Monday
There’s loads of good stuff at Pulse festival in Ipswich this week, including Lost Dog, Chris Goode’s Stand, Duncan Macmillan’s Every Brilliant Thing, the mighty Fat Man, Figs in Wigs and Urban Foxes. There’s lots of young talent too at A Younger Theatre’s Incoming festival which starts at the New Diorama tonight. Scarborough’s hit Cox and Box, which reinvents 19th-century comic opera, is at Sheffield’s Crucible Studio tonight and tomorrow.
Tuesday
Lisa Dwan is astonishing in Not I/Footfalls/Rockaby as part of the International Beckett season at the Barbican, which later in the week also includes Olwen Fouéré in Lessness and Sydney Theatre Company’s Waiting for Godot. Battersea Arts Centre takes up residence at the Place with work by Nic Green, Hannah Sullivan, Sean Mahoney and a chance to see the wonderful Dancer on Friday, a show that asks who is and isn’t allowed to dance. While over at BAC itself, Christopher Brett Bailey’s searing This Is How We Die takes up residence. The Spalding Suite is a terrific little show – looking at the UK’s basketball subculture – at Liverpool
Wednesday
The latest from Patrick Marber, The Red Lion, is set in the world of semi-professional football and it’s at the National Theatre, in London, from tonight.

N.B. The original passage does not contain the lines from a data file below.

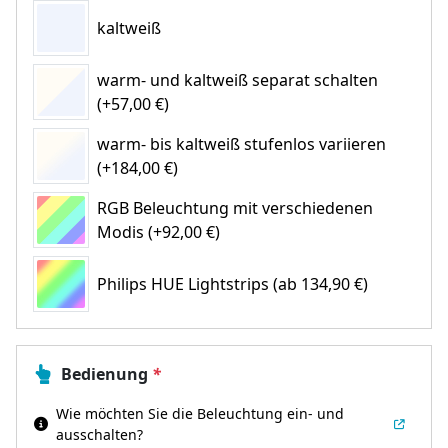
kaltweiß
warm- und kaltweiß separat schalten
(+57,00 €)
warm- bis kaltweiß stufenlos variieren
(+184,00 €)
RGB Beleuchtung mit verschiedenen
Modis (+92,00 €)
Philips HUE Lightstrips
(ab 134,90 €)
Bedienung
*
Wie möchten Sie die Beleuchtung ein- und
ausschalten?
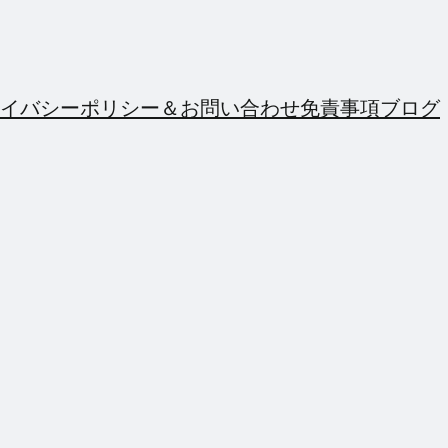
イバシーポリシー＆お問い合わせ
免責事項
ブログ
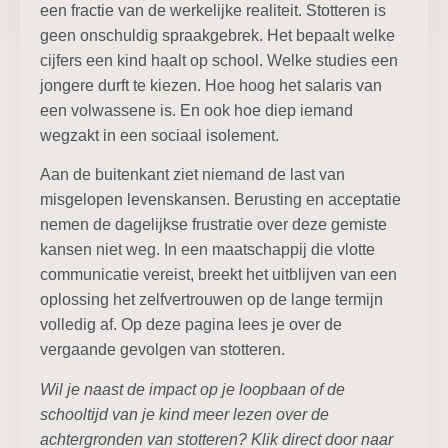
een fractie van de werkelijke realiteit. Stotteren is
geen onschuldig spraakgebrek. Het bepaalt welke
cijfers een kind haalt op school. Welke studies een
jongere durft te kiezen. Hoe hoog het salaris van
een volwassene is. En ook hoe diep iemand
wegzakt in een sociaal isolement.
Aan de buitenkant ziet niemand de last van
misgelopen levenskansen. Berusting en acceptatie
nemen de dagelijkse frustratie over deze gemiste
kansen niet weg. In een maatschappij die vlotte
communicatie vereist, breekt het uitblijven van een
oplossing het zelfvertrouwen op de lange termijn
volledig af. Op deze pagina lees je over de
vergaande gevolgen van stotteren.
Wil je naast de impact op je loopbaan of de
schooltijd van je kind meer lezen over de
achtergronden van stotteren? Klik direct door naar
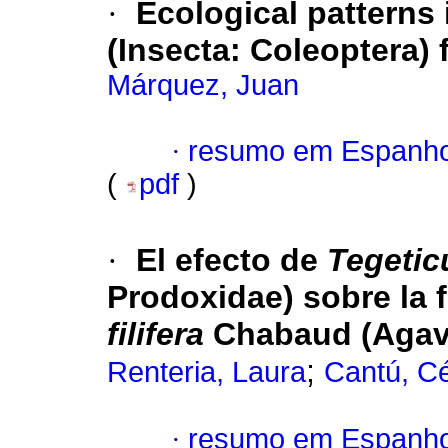
·
Ecological patterns
(Insecta: Coleoptera)
Márquez, Juan
·
resumo em Espanho
(
pdf
)
·
El efecto de
Tegetic
Prodoxidae) sobre la 
filifera
Chabaud (Agava
;
Renteria, Laura
Cantú, C
·
resumo em Espanho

Matt Ricardo’s clever and engaging Showman is at the London Wonderground on the South Bank tonight only.
Thursday
Elinor Cook’s Image of an Unknown Young Woman at the Gate starts with a video going viral as a young woman in a yellow dress is shot by police. Greyscale’s Gods are Fallen and all Safety Gone brings family relationships to Northern Stage. Teddy, a story of rock’n’roll in 1950s Elephant and Castle, starts rocking at Southwark Playhouse. David Thacker says goodbye to the Octagon in Bolton with Michael Frayn’s great backstage farce Noises Off. Chris Goode’s stories of everyday heroism, Stand, goes into the Traverse in Edinburgh. Fellswoop’s Current Location, an allegorical response ecological disasters, is at the Trinity Centre in Bristol – tickets via the Tobacco Factory. Yaël Farber’s extraordinarily powerful Nirbhaya, created in response to the rape and murder of a young woman who boarded a bus in Delhi in 2012, is at Cast in Doncaster from tonight. OCD is explored in Vivid’s Just Checking, a piece based on interviews with sufferers, which is at ARC in Stockton from tonight.
Friday
The world premiere of Arthur Miller’s docks drama, The Hook, is at the Royal and Derngate in Northampton tonight. Tomorrow, Paines Plough’s Roundabout takes up residence on the Southbank. Choose from the family show Our Teacher’s a Troll, Alexandra Wood’s The Initiate and Every Brilliant Thing. Everyone’s a winner.